> [Directions for this task] Write out the full listing, matching it line for line.

> [Extracted information]
• • • • •

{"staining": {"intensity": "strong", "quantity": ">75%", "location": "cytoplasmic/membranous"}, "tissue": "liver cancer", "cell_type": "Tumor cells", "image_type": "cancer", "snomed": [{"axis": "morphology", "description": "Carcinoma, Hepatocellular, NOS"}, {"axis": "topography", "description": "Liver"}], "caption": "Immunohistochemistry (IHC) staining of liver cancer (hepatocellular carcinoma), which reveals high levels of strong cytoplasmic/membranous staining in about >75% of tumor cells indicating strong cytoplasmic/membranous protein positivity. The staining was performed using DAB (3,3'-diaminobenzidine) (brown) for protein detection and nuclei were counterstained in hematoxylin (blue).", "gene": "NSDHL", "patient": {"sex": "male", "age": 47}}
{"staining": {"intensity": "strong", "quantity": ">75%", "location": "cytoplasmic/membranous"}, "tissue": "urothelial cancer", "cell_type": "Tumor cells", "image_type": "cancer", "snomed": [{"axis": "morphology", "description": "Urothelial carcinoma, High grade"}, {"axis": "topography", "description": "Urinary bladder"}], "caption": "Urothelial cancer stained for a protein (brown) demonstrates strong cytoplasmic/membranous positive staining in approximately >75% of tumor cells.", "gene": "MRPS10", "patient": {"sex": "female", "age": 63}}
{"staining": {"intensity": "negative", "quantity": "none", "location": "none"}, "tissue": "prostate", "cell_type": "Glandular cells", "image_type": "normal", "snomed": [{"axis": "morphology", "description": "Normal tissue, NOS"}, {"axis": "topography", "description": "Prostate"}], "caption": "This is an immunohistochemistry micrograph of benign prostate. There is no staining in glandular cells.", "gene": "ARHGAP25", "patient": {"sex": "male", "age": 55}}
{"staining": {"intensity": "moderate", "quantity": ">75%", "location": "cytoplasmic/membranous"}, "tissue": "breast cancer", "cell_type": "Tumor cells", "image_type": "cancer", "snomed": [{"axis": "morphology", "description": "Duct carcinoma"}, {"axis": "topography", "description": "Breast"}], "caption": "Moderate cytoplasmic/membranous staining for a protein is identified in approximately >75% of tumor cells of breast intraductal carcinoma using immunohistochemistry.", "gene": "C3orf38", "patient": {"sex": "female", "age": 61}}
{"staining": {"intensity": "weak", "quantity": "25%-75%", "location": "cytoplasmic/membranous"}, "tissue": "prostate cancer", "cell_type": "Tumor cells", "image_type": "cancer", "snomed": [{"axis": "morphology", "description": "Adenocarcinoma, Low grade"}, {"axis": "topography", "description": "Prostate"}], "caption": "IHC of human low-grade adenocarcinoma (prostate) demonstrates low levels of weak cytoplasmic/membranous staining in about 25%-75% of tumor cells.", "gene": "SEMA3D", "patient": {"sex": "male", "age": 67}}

• • • • •

> [Answer box]
{"staining": {"intensity": "strong", "quantity": ">75%", "location": "cytoplasmic/membranous"}, "tissue": "liver cancer", "cell_type": "Tumor cells", "image_type": "cancer", "snomed": [{"axis": "morphology", "description": "Carcinoma, Hepatocellular, NOS"}, {"axis": "topography", "description": "Liver"}], "caption": "Immunohistochemistry (IHC) staining of liver cancer (hepatocellular carcinoma), which reveals high levels of strong cytoplasmic/membranous staining in about >75% of tumor cells indicating strong cytoplasmic/membranous protein positivity. The staining was performed using DAB (3,3'-diaminobenzidine) (brown) for protein detection and nuclei were counterstained in hematoxylin (blue).", "gene": "NSDHL", "patient": {"sex": "male", "age": 47}}
{"staining": {"intensity": "strong", "quantity": ">75%", "location": "cytoplasmic/membranous"}, "tissue": "urothelial cancer", "cell_type": "Tumor cells", "image_type": "cancer", "snomed": [{"axis": "morphology", "description": "Urothelial carcinoma, High grade"}, {"axis": "topography", "description": "Urinary bladder"}], "caption": "Urothelial cancer stained for a protein (brown) demonstrates strong cytoplasmic/membranous positive staining in approximately >75% of tumor cells.", "gene": "MRPS10", "patient": {"sex": "female", "age": 63}}
{"staining": {"intensity": "negative", "quantity": "none", "location": "none"}, "tissue": "prostate", "cell_type": "Glandular cells", "image_type": "normal", "snomed": [{"axis": "morphology", "description": "Normal tissue, NOS"}, {"axis": "topography", "description": "Prostate"}], "caption": "This is an immunohistochemistry micrograph of benign prostate. There is no staining in glandular cells.", "gene": "ARHGAP25", "patient": {"sex": "male", "age": 55}}
{"staining": {"intensity": "moderate", "quantity": ">75%", "location": "cytoplasmic/membranous"}, "tissue": "breast cancer", "cell_type": "Tumor cells", "image_type": "cancer", "snomed": [{"axis": "morphology", "description": "Duct carcinoma"}, {"axis": "topography", "description": "Breast"}], "caption": "Moderate cytoplasmic/membranous staining for a protein is identified in approximately >75% of tumor cells of breast intraductal carcinoma using immunohistochemistry.", "gene": "C3orf38", "patient": {"sex": "female", "age": 61}}
{"staining": {"intensity": "weak", "quantity": "25%-75%", "location": "cytoplasmic/membranous"}, "tissue": "prostate cancer", "cell_type": "Tumor cells", "image_type": "cancer", "snomed": [{"axis": "morphology", "description": "Adenocarcinoma, Low grade"}, {"axis": "topography", "description": "Prostate"}], "caption": "IHC of human low-grade adenocarcinoma (prostate) demonstrates low levels of weak cytoplasmic/membranous staining in about 25%-75% of tumor cells.", "gene": "SEMA3D", "patient": {"sex": "male", "age": 67}}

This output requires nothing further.